Exercise prompt =>
Go through the records and count the lines where the string "existing" occurs. Reply with the number only.

Extracted page text data:
+---+

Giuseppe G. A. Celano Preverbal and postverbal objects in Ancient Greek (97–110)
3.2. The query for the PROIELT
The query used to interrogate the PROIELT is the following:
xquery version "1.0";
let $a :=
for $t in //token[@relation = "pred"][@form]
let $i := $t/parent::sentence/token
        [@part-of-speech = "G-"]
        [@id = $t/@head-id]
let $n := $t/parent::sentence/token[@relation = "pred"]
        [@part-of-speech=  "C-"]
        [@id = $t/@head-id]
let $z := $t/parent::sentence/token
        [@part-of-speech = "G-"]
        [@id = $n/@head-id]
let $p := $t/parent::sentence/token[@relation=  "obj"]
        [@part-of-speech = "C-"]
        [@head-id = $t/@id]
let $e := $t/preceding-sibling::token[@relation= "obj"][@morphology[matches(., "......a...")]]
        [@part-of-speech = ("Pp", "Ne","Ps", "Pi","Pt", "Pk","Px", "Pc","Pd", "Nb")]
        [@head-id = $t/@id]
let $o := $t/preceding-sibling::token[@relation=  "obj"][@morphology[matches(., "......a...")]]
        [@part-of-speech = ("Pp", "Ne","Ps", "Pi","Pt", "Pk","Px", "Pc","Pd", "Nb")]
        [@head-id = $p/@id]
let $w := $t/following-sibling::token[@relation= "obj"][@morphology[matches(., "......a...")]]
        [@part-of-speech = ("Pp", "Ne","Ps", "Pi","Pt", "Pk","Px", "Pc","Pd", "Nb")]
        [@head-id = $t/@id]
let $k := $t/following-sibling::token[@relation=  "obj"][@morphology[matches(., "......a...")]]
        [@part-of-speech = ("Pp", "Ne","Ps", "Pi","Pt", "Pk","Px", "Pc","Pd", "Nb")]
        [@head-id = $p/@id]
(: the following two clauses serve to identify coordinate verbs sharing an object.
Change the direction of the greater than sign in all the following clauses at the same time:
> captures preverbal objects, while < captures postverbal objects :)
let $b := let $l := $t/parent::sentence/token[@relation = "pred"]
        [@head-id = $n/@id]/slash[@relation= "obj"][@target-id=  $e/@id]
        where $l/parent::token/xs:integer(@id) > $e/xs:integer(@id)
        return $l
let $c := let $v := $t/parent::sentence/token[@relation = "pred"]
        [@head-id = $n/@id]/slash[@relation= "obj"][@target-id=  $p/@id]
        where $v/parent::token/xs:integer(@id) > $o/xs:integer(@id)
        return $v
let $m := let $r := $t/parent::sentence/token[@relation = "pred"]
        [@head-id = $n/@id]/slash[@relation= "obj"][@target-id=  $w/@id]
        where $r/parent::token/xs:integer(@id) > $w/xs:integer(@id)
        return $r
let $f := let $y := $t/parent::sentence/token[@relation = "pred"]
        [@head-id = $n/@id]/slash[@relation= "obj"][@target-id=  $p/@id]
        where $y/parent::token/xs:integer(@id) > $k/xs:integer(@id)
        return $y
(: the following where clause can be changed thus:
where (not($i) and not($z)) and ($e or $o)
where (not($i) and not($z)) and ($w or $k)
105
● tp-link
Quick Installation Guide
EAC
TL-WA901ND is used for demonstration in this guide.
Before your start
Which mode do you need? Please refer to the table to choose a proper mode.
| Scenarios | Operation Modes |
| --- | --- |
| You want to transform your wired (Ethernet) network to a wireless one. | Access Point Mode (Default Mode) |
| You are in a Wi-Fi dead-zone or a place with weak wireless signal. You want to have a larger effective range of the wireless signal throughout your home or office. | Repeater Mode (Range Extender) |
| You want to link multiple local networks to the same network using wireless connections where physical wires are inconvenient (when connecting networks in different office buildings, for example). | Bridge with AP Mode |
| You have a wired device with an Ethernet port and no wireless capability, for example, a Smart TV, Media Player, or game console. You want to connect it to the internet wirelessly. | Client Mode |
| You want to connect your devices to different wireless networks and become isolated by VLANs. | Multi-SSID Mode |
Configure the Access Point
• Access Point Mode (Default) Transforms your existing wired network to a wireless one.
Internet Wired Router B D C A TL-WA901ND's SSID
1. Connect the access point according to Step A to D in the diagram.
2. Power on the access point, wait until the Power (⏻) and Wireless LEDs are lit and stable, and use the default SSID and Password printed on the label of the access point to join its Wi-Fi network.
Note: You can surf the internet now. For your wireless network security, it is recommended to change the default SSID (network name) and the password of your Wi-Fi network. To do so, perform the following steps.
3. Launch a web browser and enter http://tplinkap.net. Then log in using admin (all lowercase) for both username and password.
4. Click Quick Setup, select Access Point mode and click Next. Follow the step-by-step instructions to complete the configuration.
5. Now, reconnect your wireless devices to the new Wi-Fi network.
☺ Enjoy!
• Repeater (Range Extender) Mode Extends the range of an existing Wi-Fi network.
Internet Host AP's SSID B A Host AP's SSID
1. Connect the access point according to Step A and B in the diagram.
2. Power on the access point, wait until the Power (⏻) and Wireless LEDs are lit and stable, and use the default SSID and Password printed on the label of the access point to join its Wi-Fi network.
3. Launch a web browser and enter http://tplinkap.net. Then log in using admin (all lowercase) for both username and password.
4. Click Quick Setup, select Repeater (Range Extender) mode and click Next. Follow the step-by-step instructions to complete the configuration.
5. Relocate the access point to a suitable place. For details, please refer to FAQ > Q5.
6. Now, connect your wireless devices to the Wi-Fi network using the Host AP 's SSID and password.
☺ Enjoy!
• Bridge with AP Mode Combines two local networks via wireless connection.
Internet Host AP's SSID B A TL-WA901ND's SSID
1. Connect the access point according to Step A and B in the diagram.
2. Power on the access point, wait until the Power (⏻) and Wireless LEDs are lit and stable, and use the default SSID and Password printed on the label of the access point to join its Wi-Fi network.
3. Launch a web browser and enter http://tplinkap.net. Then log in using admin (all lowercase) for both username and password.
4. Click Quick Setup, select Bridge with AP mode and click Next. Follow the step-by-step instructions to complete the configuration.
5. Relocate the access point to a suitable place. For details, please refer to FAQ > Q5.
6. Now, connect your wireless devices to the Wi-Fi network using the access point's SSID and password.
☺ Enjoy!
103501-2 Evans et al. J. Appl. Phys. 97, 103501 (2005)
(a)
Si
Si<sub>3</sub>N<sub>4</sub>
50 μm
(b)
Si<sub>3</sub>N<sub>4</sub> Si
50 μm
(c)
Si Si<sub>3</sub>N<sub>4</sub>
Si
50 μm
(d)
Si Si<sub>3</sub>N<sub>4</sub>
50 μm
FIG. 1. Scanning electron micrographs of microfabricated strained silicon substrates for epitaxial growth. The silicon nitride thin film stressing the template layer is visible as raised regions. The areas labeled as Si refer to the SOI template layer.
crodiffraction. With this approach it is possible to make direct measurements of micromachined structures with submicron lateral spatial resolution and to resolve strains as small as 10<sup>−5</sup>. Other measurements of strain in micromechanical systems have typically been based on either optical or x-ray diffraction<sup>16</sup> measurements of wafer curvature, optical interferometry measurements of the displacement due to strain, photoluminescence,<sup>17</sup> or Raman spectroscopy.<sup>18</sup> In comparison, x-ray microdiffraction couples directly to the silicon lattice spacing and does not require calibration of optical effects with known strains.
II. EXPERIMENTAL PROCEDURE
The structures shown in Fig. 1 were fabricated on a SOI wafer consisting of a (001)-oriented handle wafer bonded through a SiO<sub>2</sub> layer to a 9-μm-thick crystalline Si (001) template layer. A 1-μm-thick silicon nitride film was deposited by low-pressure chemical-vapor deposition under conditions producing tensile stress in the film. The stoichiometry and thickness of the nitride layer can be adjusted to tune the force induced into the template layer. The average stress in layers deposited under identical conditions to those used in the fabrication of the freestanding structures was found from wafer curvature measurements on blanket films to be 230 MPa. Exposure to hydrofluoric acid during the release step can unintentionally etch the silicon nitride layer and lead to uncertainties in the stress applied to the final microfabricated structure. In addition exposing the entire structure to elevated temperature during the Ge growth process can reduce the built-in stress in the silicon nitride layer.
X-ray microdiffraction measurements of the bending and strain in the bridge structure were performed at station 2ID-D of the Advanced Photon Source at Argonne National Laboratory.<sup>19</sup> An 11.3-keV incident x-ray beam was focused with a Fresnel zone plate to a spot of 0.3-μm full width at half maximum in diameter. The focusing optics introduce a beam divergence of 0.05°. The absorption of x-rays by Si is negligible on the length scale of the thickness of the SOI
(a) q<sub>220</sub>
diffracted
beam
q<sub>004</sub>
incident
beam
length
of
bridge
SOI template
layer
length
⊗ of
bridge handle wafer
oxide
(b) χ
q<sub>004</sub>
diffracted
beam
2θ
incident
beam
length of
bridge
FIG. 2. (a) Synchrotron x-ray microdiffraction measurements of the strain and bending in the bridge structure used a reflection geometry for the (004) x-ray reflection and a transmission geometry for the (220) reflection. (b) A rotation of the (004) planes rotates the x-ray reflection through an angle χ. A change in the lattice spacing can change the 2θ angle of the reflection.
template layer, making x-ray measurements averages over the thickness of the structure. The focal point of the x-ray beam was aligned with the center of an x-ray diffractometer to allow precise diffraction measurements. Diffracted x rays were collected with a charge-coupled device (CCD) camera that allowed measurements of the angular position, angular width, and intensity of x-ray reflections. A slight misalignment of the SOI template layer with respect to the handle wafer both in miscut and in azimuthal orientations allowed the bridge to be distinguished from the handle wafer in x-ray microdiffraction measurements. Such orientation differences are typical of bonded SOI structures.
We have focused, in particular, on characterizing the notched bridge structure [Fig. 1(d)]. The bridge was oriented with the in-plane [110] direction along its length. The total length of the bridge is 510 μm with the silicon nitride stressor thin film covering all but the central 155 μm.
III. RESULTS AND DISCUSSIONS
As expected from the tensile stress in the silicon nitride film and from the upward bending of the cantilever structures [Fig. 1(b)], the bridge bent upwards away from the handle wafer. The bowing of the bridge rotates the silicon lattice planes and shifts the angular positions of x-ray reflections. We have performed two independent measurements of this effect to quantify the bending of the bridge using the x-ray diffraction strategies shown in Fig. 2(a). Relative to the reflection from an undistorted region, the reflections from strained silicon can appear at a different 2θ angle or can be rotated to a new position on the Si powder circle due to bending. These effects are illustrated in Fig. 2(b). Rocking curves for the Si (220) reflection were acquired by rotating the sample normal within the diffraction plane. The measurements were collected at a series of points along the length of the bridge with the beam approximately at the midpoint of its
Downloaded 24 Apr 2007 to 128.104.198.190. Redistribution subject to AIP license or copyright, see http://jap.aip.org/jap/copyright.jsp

+---+

Solution to the exercise =>
2